#### Excerpt
•••••

In the 2240's Starfleet starts building a new type of starship, this class is the first of three batches, the first stating in 2243 (2 years before E-nil is commissioned) 2250's for the Bonhonmme class and 2260's for the Achenar class. The basis behind this is to when the last of the first batch is commissioned by this time technology will have been advanced far to put this first batch behind, so a second is built while these ships are in service so when the second batch is done, the first batch is brought in and the second batch fill in. The third finishes while the second batch is sent in for a refit while the first and third batch fill in then the first goes in and the seond fills in.

•••••

#### Provided information
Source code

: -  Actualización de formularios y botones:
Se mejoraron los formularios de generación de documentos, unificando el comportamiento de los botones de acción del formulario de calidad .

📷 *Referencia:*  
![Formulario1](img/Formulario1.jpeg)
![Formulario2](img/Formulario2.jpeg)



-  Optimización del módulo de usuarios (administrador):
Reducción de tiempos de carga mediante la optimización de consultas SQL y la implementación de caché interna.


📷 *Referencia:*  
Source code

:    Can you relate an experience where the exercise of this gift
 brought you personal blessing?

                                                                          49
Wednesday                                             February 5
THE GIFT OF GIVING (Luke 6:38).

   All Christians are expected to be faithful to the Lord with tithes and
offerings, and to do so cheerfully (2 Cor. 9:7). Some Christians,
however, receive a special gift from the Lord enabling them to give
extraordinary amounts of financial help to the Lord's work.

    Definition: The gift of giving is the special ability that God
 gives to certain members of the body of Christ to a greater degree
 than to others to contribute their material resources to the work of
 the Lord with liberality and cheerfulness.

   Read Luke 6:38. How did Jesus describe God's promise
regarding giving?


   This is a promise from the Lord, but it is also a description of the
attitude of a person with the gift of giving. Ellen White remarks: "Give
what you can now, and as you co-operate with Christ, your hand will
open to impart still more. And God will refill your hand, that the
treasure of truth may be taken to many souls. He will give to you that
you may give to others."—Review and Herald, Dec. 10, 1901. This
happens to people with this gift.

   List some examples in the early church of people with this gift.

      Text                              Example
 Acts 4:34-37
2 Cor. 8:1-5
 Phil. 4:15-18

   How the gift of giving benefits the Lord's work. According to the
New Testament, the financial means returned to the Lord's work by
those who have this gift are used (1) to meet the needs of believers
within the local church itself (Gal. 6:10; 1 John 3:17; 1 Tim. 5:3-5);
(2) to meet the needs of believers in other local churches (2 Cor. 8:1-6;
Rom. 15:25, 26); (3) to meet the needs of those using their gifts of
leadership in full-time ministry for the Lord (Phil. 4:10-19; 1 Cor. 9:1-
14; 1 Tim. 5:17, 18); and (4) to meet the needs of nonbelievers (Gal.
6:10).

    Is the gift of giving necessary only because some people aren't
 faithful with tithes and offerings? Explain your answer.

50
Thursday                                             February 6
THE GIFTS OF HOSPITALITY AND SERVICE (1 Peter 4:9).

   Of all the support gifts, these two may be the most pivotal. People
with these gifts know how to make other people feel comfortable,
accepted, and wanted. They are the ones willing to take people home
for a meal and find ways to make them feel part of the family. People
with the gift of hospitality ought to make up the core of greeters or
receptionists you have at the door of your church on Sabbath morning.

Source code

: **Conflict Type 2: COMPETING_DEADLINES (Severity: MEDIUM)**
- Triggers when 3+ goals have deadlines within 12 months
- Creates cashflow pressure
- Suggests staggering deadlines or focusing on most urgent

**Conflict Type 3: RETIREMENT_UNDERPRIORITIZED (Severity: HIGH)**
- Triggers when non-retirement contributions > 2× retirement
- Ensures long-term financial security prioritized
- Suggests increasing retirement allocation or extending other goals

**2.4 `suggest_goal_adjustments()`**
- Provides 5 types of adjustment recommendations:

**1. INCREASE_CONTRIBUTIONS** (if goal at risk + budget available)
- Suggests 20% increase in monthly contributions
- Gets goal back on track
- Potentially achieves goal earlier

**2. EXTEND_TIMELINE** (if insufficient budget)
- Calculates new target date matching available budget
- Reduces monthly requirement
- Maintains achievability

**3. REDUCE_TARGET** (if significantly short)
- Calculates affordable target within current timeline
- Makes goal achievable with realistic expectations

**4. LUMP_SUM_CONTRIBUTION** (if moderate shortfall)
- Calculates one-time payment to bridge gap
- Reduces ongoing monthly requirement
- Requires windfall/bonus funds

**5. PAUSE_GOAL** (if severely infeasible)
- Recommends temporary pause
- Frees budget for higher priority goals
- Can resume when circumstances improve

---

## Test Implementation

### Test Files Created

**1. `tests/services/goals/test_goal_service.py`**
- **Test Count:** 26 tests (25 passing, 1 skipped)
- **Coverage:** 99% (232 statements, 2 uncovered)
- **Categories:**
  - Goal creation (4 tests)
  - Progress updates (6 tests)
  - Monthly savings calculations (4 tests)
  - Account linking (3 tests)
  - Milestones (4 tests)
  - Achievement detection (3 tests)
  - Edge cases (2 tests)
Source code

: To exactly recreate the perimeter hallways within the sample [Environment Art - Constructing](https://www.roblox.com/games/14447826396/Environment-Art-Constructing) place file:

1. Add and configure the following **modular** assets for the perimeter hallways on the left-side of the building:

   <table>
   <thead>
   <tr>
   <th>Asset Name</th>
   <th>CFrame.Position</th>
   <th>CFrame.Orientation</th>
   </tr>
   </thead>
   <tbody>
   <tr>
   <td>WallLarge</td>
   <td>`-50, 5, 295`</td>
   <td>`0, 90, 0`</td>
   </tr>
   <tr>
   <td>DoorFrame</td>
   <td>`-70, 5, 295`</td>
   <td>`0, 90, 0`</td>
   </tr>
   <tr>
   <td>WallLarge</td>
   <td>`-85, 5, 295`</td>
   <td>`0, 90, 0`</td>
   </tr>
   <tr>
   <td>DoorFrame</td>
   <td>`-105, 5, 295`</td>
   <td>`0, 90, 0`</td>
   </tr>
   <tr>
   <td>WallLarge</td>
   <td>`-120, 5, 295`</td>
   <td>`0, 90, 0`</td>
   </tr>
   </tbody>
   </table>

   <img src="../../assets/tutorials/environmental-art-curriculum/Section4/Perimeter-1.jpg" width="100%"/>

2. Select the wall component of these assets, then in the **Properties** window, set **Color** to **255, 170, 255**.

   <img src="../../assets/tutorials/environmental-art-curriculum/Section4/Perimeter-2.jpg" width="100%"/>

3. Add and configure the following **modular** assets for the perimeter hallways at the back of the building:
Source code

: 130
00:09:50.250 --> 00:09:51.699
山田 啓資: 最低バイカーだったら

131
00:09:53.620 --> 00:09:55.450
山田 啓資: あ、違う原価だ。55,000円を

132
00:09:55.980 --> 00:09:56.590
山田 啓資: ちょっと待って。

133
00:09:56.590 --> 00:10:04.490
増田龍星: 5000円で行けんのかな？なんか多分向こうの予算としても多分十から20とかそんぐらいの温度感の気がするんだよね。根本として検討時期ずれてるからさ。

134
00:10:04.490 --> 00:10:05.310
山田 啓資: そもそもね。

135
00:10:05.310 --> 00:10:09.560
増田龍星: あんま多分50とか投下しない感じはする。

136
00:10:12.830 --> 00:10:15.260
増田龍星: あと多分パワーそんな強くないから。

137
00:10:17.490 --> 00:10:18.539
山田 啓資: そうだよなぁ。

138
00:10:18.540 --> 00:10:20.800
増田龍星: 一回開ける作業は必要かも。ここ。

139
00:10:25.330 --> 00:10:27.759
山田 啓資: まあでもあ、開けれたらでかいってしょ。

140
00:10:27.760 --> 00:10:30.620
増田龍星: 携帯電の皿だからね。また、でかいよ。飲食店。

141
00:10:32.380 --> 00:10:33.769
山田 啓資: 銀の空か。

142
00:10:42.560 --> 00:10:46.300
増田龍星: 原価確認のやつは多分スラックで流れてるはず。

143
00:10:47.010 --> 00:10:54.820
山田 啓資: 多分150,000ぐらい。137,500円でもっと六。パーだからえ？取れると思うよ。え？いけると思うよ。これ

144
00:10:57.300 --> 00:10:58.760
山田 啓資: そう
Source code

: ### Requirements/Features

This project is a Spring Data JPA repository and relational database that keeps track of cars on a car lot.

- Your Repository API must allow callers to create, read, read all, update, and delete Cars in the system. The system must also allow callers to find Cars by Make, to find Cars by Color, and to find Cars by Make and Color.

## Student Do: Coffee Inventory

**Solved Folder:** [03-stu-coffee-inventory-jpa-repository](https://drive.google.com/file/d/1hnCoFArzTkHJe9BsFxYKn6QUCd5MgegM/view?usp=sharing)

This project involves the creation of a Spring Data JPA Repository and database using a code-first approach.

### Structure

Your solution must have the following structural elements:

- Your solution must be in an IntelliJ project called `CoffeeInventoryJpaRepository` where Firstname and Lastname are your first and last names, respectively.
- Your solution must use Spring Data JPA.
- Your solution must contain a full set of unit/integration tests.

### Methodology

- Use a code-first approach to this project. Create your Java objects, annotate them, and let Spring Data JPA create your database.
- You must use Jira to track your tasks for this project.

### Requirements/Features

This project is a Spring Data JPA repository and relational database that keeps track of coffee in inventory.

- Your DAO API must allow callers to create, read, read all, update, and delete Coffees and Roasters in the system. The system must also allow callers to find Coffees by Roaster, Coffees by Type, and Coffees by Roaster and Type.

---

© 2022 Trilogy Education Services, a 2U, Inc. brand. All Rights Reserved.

•••••

#### Questions to answer
a – From the starship-building text, extract the passage that begins at the words "In the 2240's" and stops after "seond fills in.".
b – Write what comes next in the starship-building text, continuing from its last sentence.
The data after the starship-building text comes from an unrelated source.

#### Solved tasks
a –
In the 2240's Starfleet starts building a new type of starship, this class is the first of three batches, the first stating in 2243 (2 years before E-nil is commissioned) 2250's for the Bonhonmme class and 2260's for the Achenar class. The basis behind this is to when the last of the first batch is commissioned by this time technology will have been advanced far to put this first batch behind, so a second is built while these ships are in service so when the second batch is done, the first batch is brought in and the second batch fill in. The third finishes while the second batch is sent in for a refit while the first and third batch fill in then the first goes in and the seond fills in.

b –
The old USS Eagle NCC-956 and USS Constellation NCC-1017 are old ships with a service life almost coming to an end along with their classmates. Starfleet use these ships to refit them up to the Constitution specs (hey Star Trek 1 did it) This is only a test to see how much better they are compared to a scratch built Connie. Tests show that the ships are 80% as strong but Starfleet decides against it. In 2250's the issue is brought up again and the USS Republic NCC-1371 is brough in for refit, not much of an improvement. However in the 2260's Starfleet brings in the previous class prior to the Connie class for a refit to Achernar class. Since the similarity between the two classes the 1600's type was easily refitted to the Connie config. About 10 to 12 ships of the 1600's type was refitted.
It needs to be flshed out for inconsistencies but it works. The original Connies of the 2240's would be structurally different than the Connies of the 2250's so when Kirk mentioned only 12 ships of this type he meant the 2240's not the entire complement of ships. That's my two cents...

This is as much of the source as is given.